Paçoca, or meat paçoca or savory paçoca, is a typical Brazilian dish. Of indigenous origin, it is made with cassava flour and dried meat.

== Etymology ==
The word "paçoca" comes from the Tupi word pa'soka which means crumble.The term is used for a candy and also by a savoury dish. Both are a mix of cassava flour pounded together with other ingredients – peanuts and sugar in the case of the sweet, and carne-de-sol (sun-dried-beef) for the savoury dish.

== Origins ==
Savory paçoca was invented during the period of Colonial Brazil Period, and the Native Brazilian peoples had recipes that mixed cassava flour with other ingredients such as dried meat. Thus, at that time and in subsequent periods, savory paçoca was considered a meal that did not spoil during long periods of travel.

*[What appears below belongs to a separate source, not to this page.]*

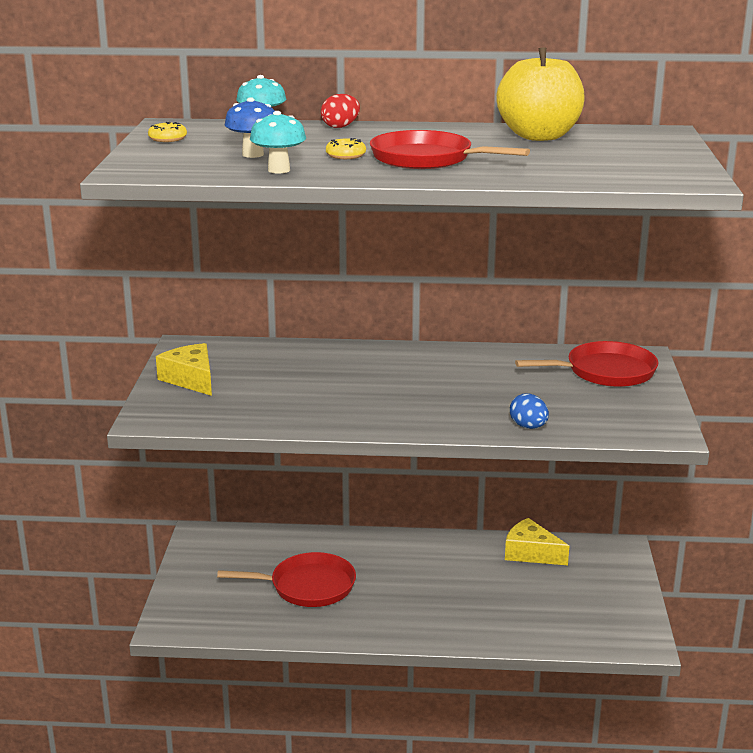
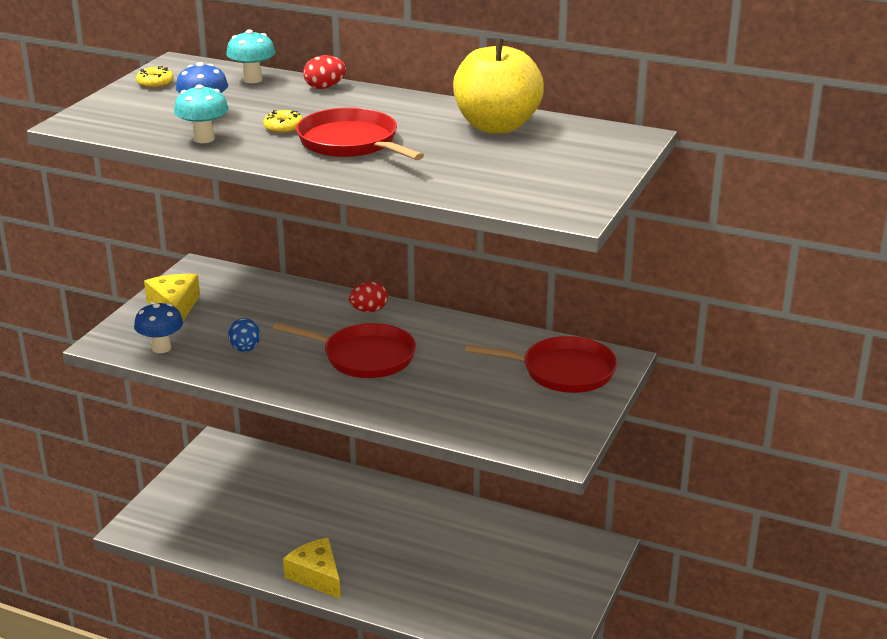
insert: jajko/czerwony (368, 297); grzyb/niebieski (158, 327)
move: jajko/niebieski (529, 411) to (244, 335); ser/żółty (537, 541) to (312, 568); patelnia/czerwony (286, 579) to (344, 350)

With the arrival of the Portuguese and the beginning of the exploration of lands, such as Entradas and Bandeiras, who departed from the captaincy of São Paulo, capturing Indigenous people to work in gold mines and labor, paçoca became popular as a viable and nutritious alternative for prospectors, who took almost a month to reach the banks of the Tibagi River in Paraná.

Over time, these recipes were modified by people from the interior of São Paulo, who combined them with peanuts, sugar, and salt, giving rise to peanut paçoca, which, until the 1980s, was called peanut candy.